• TRY IT:
Please reproduce the entries that follow without a single difference.

Stored data
__________

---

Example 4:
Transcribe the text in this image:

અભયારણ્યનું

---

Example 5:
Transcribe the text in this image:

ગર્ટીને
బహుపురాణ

__________

• RESPONSE TO THIS TASK:
---

Example 4:
Transcribe the text in this image:

અભયારણ્યનું

---

Example 5:
Transcribe the text in this image:

ગર્ટીને
బహుపురాణ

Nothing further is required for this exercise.